A hora de mudar é agora. Não podemos mais permitir que a educação seja vista como um setor secundário, relegado ao esquecimento e à precarização. Precisamos de um movimento urgente e coletivo, que cobre investimentos sérios, valorize professores, reformule currículos e envolva as famílias no processo educacional. Caso contrário, continuaremos colhendo os frutos amargos dessa negligência: uma sociedade que sabe muito sobre memes[2] e pouco sobre si mesma, sua história e seu papel no mundo. O Brasil está à beira de um abismo intelectual, e a única ponte para evitar a queda é a educação. Mas essa ponte precisa ser construída com urgência. Se não agirmos agora, seremos condenados a assistir, impotentes, ao colapso definitivo do futuro de nossa nação.

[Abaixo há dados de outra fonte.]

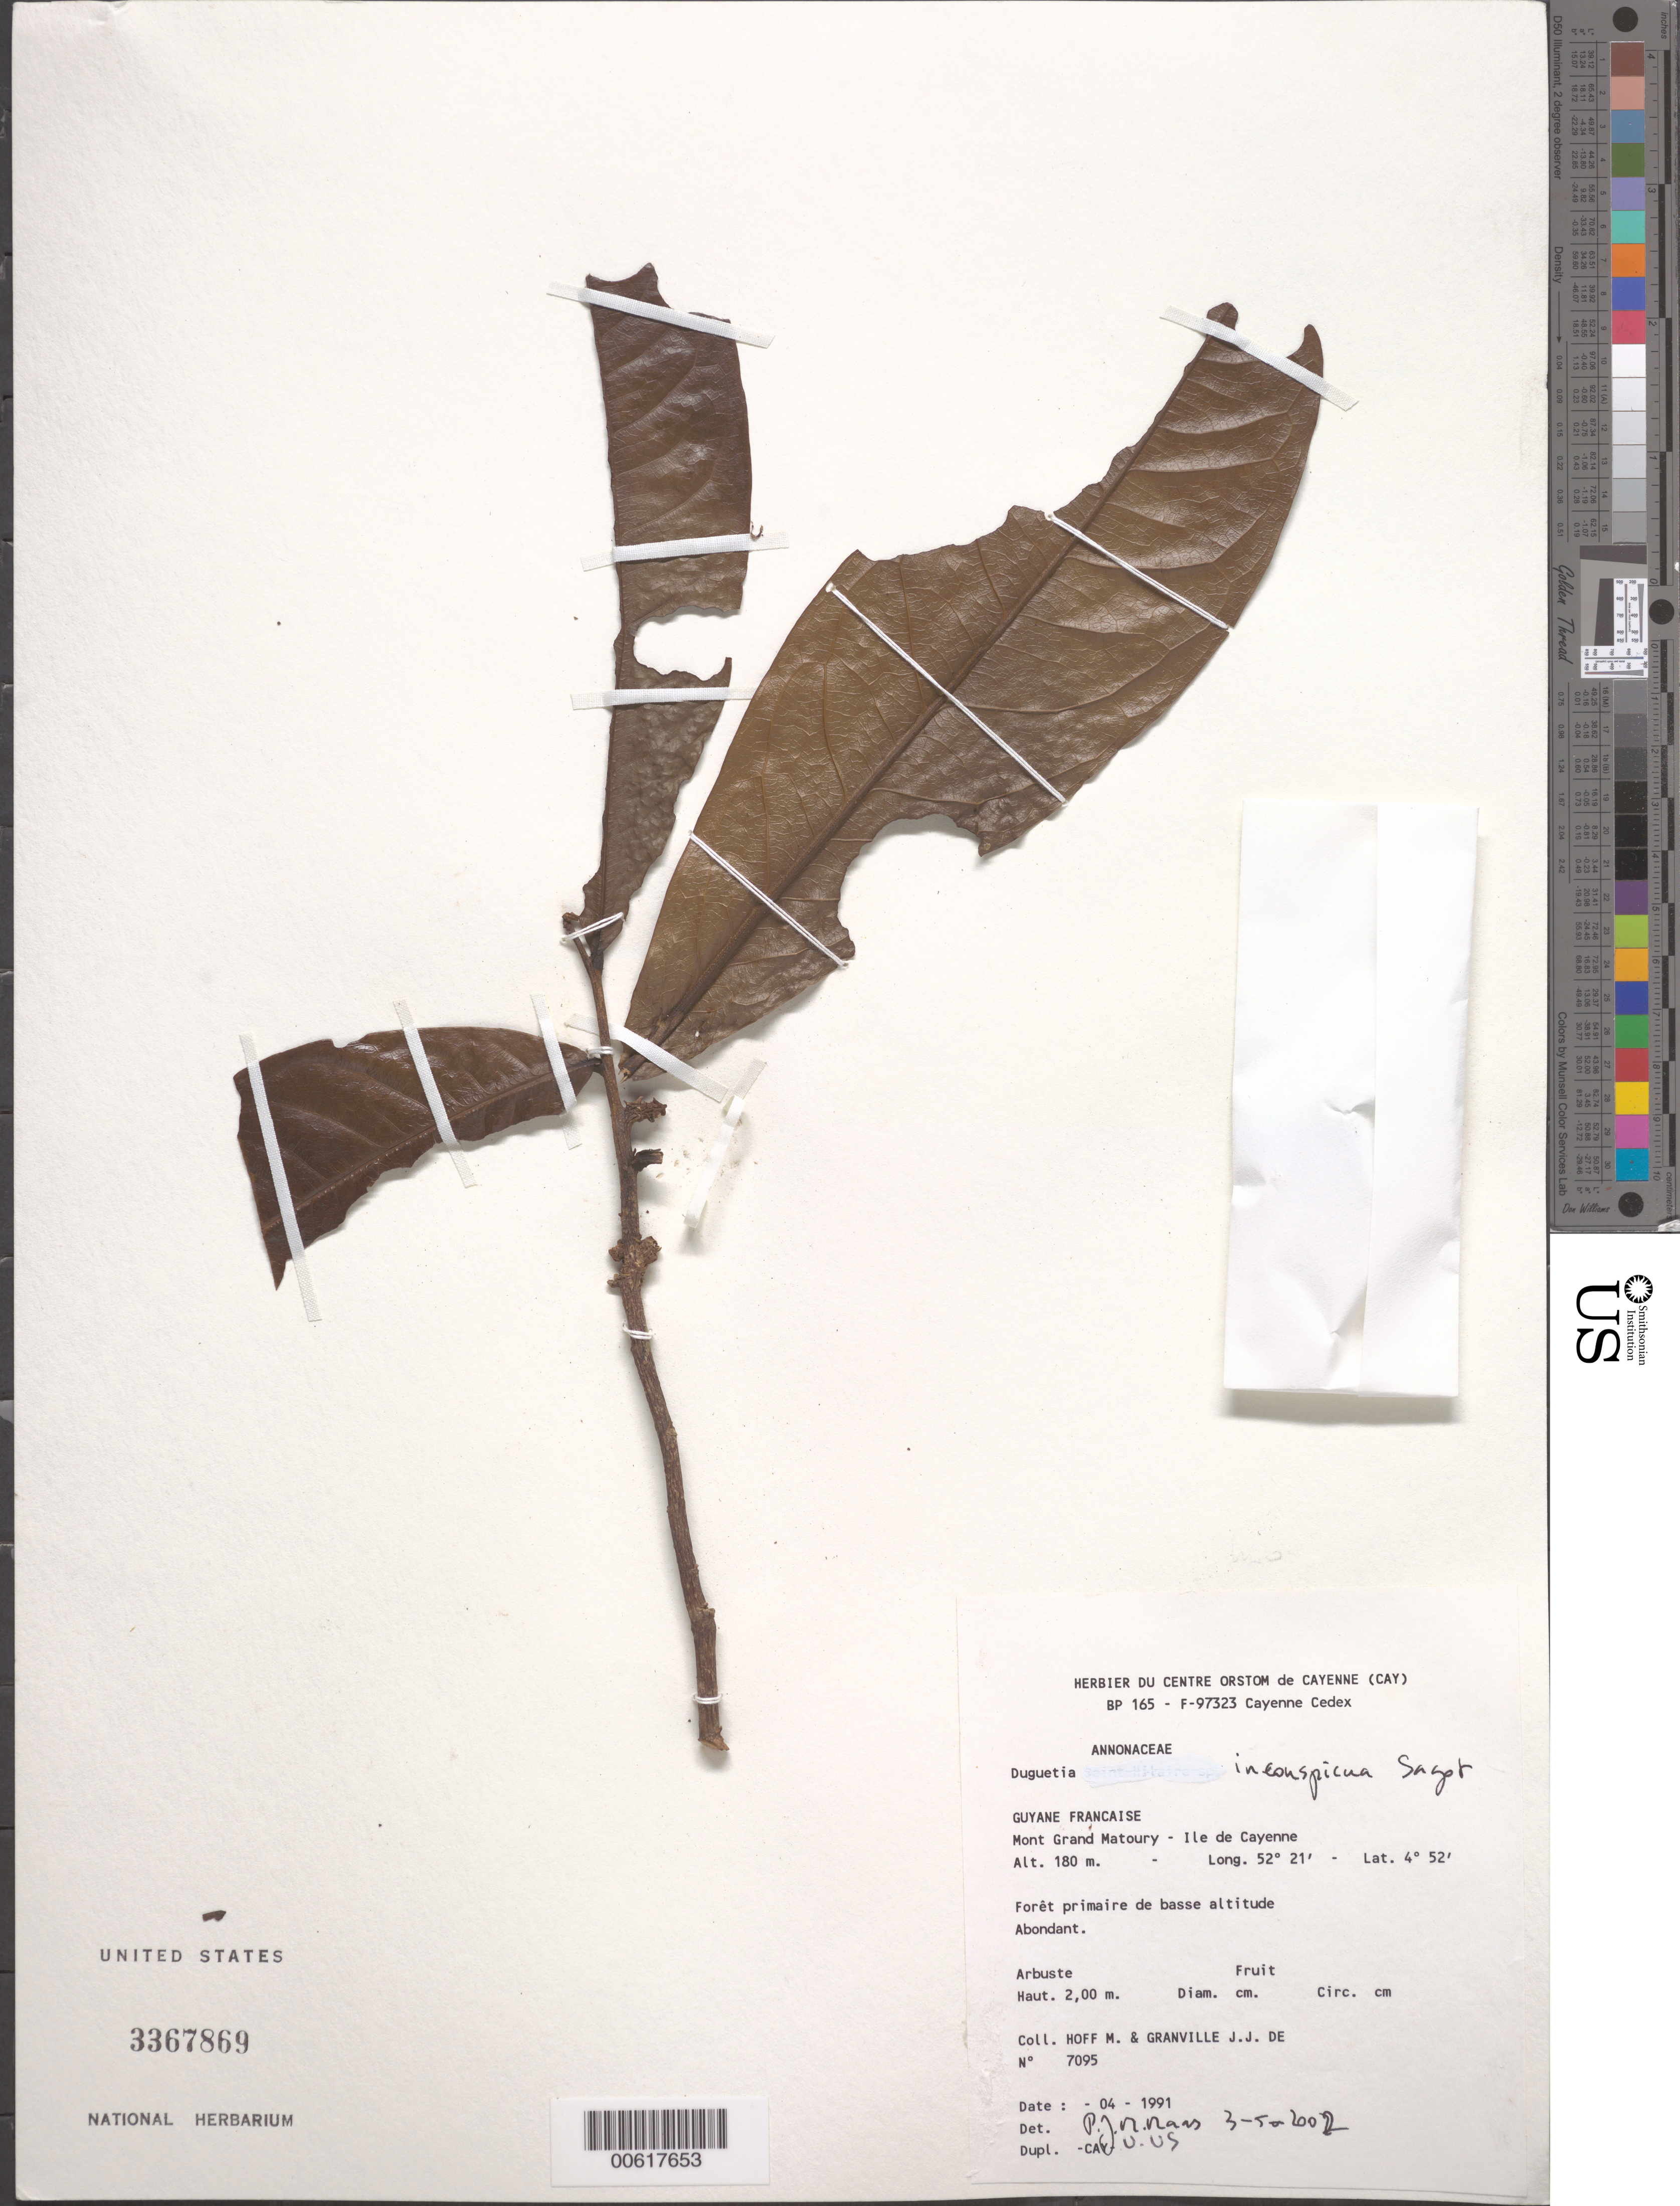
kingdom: Plantae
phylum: Tracheophyta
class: Magnoliopsida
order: Magnoliales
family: Annonaceae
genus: Duguetia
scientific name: Duguetia inconspicua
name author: Sagot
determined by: Maas, Paul J. M.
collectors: M. Hoff & J.-J. de Granville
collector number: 7095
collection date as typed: Apr-91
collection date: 1991-04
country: French Guiana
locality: Mont Grand Matoury, Ile de Cayenne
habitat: Low primary forest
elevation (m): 180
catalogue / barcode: US 3367869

[1] Pierre Bourdieu (1930-2002) foi um sociólogo francês, conhecido por suas contribuições para a teoria social e análise cultural. Desenvolveu conceitos como "campo social", "habitus" e "capital cultural", que explicam como as estruturas sociais e culturais influenciam a vida individual e coletiva. Bourdieu também estudou as dinâmicas de poder e desigualdade, especialmente no contexto educacional e cultural, criticando as formas de dominação simbólica que reforçam as hierarquias sociais. Seu trabalho é fundamental para as ciências sociais, influenciando áreas como sociologia, educação e estudos culturais.

[2] Memes são unidades de informação cultural que se espalham de pessoa para pessoa, geralmente por meio da internet. Podem ser imagens, vídeos, frases ou ideias que ganham popularidade rapidamente e muitas vezes são adaptados e reutilizados em diferentes contextos. O conceito foi introduzido pelo biólogo Richard Dawkins em O Gene Egoísta (1976), referindo-se a elementos culturais que se propagam de forma análoga aos genes.